++++ Input data ++++

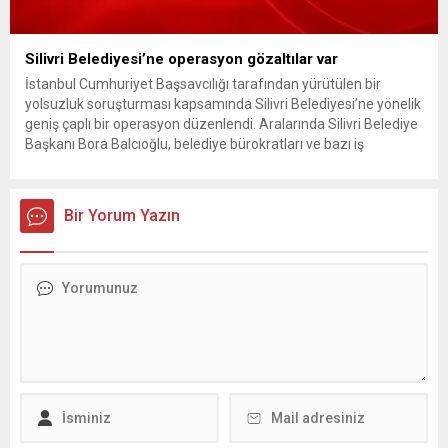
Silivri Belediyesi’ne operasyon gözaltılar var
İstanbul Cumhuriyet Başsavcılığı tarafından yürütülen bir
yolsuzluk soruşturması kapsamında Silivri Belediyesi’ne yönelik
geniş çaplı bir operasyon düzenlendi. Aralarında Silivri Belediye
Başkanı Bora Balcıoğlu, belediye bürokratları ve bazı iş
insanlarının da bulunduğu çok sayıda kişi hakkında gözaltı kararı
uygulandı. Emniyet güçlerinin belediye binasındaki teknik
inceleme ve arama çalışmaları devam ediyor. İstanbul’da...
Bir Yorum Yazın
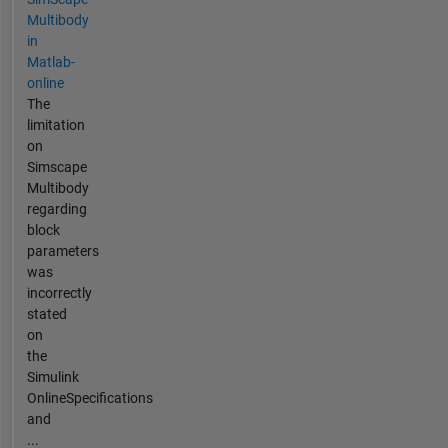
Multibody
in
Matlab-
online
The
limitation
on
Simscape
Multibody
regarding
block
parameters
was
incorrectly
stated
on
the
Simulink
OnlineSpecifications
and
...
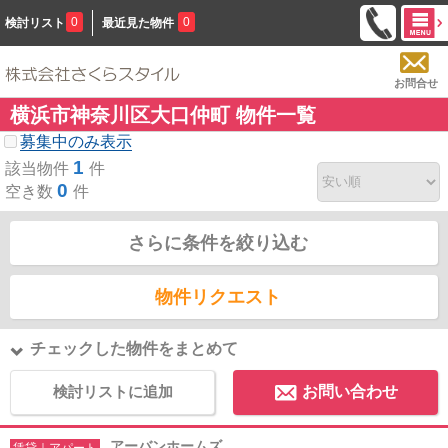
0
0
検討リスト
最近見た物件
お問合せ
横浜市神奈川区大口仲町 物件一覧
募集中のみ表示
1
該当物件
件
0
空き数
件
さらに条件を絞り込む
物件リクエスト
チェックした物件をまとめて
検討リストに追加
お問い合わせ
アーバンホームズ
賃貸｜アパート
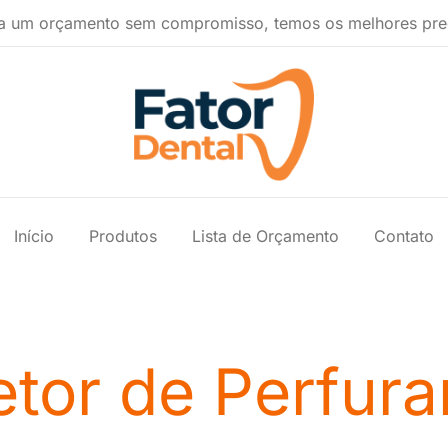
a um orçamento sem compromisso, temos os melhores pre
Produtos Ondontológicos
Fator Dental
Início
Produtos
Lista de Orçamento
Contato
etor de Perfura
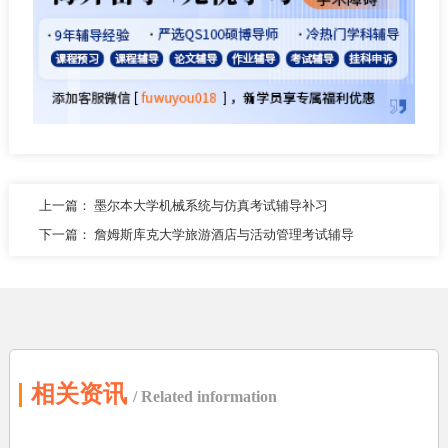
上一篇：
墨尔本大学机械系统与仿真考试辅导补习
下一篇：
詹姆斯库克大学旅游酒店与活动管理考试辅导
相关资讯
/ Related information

++++

_Exercise objective_. Copy out each line of the records above that includes "operasyon".

_Output_.
Silivri Belediyesi’ne operasyon gözaltılar var
geniş çaplı bir operasyon düzenlendi. Aralarında Silivri Belediye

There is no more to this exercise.